__RECORDS TO PROCESS__
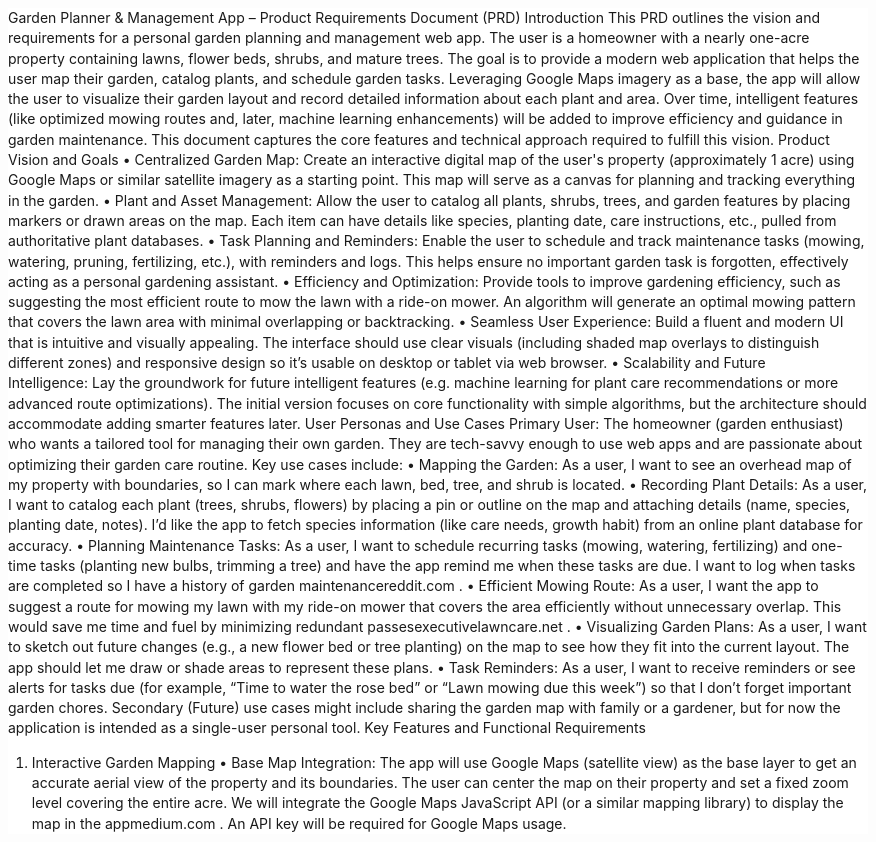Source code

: Garden Planner & Management App – Product Requirements Document (PRD)
Introduction
This PRD outlines the vision and requirements for a personal garden planning and management web app. The user is a homeowner with a nearly one-acre property containing lawns, flower beds, shrubs, and mature trees. The goal is to provide a modern web application that helps the user map their garden, catalog plants, and schedule garden tasks. Leveraging Google Maps imagery as a base, the app will allow the user to visualize their garden layout and record detailed information about each plant and area. Over time, intelligent features (like optimized mowing routes and, later, machine learning enhancements) will be added to improve efficiency and guidance in garden maintenance. This document captures the core features and technical approach required to fulfill this vision.
Product Vision and Goals
	•	Centralized Garden Map: Create an interactive digital map of the user's property (approximately 1 acre) using Google Maps or similar satellite imagery as a starting point. This map will serve as a canvas for planning and tracking everything in the garden.
	•	Plant and Asset Management: Allow the user to catalog all plants, shrubs, trees, and garden features by placing markers or drawn areas on the map. Each item can have details like species, planting date, care instructions, etc., pulled from authoritative plant databases.
	•	Task Planning and Reminders: Enable the user to schedule and track maintenance tasks (mowing, watering, pruning, fertilizing, etc.), with reminders and logs. This helps ensure no important garden task is forgotten, effectively acting as a personal gardening assistant.
	•	Efficiency and Optimization: Provide tools to improve gardening efficiency, such as suggesting the most efficient route to mow the lawn with a ride-on mower. An algorithm will generate an optimal mowing pattern that covers the lawn area with minimal overlapping or backtracking.
	•	Seamless User Experience: Build a fluent and modern UI that is intuitive and visually appealing. The interface should use clear visuals (including shaded map overlays to distinguish different zones) and responsive design so it’s usable on desktop or tablet via web browser.
	•	Scalability and Future Intelligence: Lay the groundwork for future intelligent features (e.g. machine learning for plant care recommendations or more advanced route optimizations). The initial version focuses on core functionality with simple algorithms, but the architecture should accommodate adding smarter features later.
User Personas and Use Cases
Primary User: The homeowner (garden enthusiast) who wants a tailored tool for managing their own garden. They are tech-savvy enough to use web apps and are passionate about optimizing their garden care routine. Key use cases include:
	•	Mapping the Garden: As a user, I want to see an overhead map of my property with boundaries, so I can mark where each lawn, bed, tree, and shrub is located.
	•	Recording Plant Details: As a user, I want to catalog each plant (trees, shrubs, flowers) by placing a pin or outline on the map and attaching details (name, species, planting date, notes). I’d like the app to fetch species information (like care needs, growth habit) from an online plant database for accuracy.
	•	Planning Maintenance Tasks: As a user, I want to schedule recurring tasks (mowing, watering, fertilizing) and one-time tasks (planting new bulbs, trimming a tree) and have the app remind me when these tasks are due. I want to log when tasks are completed so I have a history of garden maintenancereddit.com .
	•	Efficient Mowing Route: As a user, I want the app to suggest a route for mowing my lawn with my ride-on mower that covers the area efficiently without unnecessary overlap. This would save me time and fuel by minimizing redundant passesexecutivelawncare.net .
	•	Visualizing Garden Plans: As a user, I want to sketch out future changes (e.g., a new flower bed or tree planting) on the map to see how they fit into the current layout. The app should let me draw or shade areas to represent these plans.
	•	Task Reminders: As a user, I want to receive reminders or see alerts for tasks due (for example, “Time to water the rose bed” or “Lawn mowing due this week”) so that I don’t forget important garden chores.
Secondary (Future) use cases might include sharing the garden map with family or a gardener, but for now the application is intended as a single-user personal tool.
Key Features and Functional Requirements
1. Interactive Garden Mapping
	•	Base Map Integration: The app will use Google Maps (satellite view) as the base layer to get an accurate aerial view of the property and its boundaries. The user can center the map on their property and set a fixed zoom level covering the entire acre. We will integrate the Google Maps JavaScript API (or a similar mapping library) to display the map in the appmedium.com . An API key will be required for Google Maps usage.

__TASK ITEM__
Can you put each line of the data above into a JSON list of strings, one string per line, with blank lines skipped and the picture left out?

__COMPLETED EXERCISE__
[
  "Source code",
  ": Garden Planner & Management App – Product Requirements Document (PRD)",
  "Introduction",
  "This PRD outlines the vision and requirements for a personal garden planning and management web app. The user is a homeowner with a nearly one-acre property containing lawns, flower beds, shrubs, and mature trees. The goal is to provide a modern web application that helps the user map their garden, catalog plants, and schedule garden tasks. Leveraging Google Maps imagery as a base, the app will allow the user to visualize their garden layout and record detailed information about each plant and area. Over time, intelligent features (like optimized mowing routes and, later, machine learning enhancements) will be added to improve efficiency and guidance in garden maintenance. This document captures the core features and technical approach required to fulfill this vision.",
  "Product Vision and Goals",
  "\t•\tCentralized Garden Map: Create an interactive digital map of the user's property (approximately 1 acre) using Google Maps or similar satellite imagery as a starting point. This map will serve as a canvas for planning and tracking everything in the garden.",
  "\t•\tPlant and Asset Management: Allow the user to catalog all plants, shrubs, trees, and garden features by placing markers or drawn areas on the map. Each item can have details like species, planting date, care instructions, etc., pulled from authoritative plant databases.",
  "\t•\tTask Planning and Reminders: Enable the user to schedule and track maintenance tasks (mowing, watering, pruning, fertilizing, etc.), with reminders and logs. This helps ensure no important garden task is forgotten, effectively acting as a personal gardening assistant.",
  "\t•\tEfficiency and Optimization: Provide tools to improve gardening efficiency, such as suggesting the most efficient route to mow the lawn with a ride-on mower. An algorithm will generate an optimal mowing pattern that covers the lawn area with minimal overlapping or backtracking.",
  "\t•\tSeamless User Experience: Build a fluent and modern UI that is intuitive and visually appealing. The interface should use clear visuals (including shaded map overlays to distinguish different zones) and responsive design so it’s usable on desktop or tablet via web browser.",
  "\t•\tScalability and Future Intelligence: Lay the groundwork for future intelligent features (e.g. machine learning for plant care recommendations or more advanced route optimizations). The initial version focuses on core functionality with simple algorithms, but the architecture should accommodate adding smarter features later.",
  "User Personas and Use Cases",
  "Primary User: The homeowner (garden enthusiast) who wants a tailored tool for managing their own garden. They are tech-savvy enough to use web apps and are passionate about optimizing their garden care routine. Key use cases include:",
  "\t•\tMapping the Garden: As a user, I want to see an overhead map of my property with boundaries, so I can mark where each lawn, bed, tree, and shrub is located.",
  "\t•\tRecording Plant Details: As a user, I want to catalog each plant (trees, shrubs, flowers) by placing a pin or outline on the map and attaching details (name, species, planting date, notes). I’d like the app to fetch species information (like care needs, growth habit) from an online plant database for accuracy.",
  "\t•\tPlanning Maintenance Tasks: As a user, I want to schedule recurring tasks (mowing, watering, fertilizing) and one-time tasks (planting new bulbs, trimming a tree) and have the app remind me when these tasks are due. I want to log when tasks are completed so I have a history of garden maintenancereddit.com .",
  "\t•\tEfficient Mowing Route: As a user, I want the app to suggest a route for mowing my lawn with my ride-on mower that covers the area efficiently without unnecessary overlap. This would save me time and fuel by minimizing redundant passesexecutivelawncare.net .",
  "\t•\tVisualizing Garden Plans: As a user, I want to sketch out future changes (e.g., a new flower bed or tree planting) on the map to see how they fit into the current layout. The app should let me draw or shade areas to represent these plans.",
  "\t•\tTask Reminders: As a user, I want to receive reminders or see alerts for tasks due (for example, “Time to water the rose bed” or “Lawn mowing due this week”) so that I don’t forget important garden chores.",
  "Secondary (Future) use cases might include sharing the garden map with family or a gardener, but for now the application is intended as a single-user personal tool.",
  "Key Features and Functional Requirements",
  "1. Interactive Garden Mapping",
  "\t•\tBase Map Integration: The app will use Google Maps (satellite view) as the base layer to get an accurate aerial view of the property and its boundaries. The user can center the map on their property and set a fixed zoom level covering the entire acre. We will integrate the Google Maps JavaScript API (or a similar mapping library) to display the map in the appmedium.com . An API key will be required for Google Maps usage."
]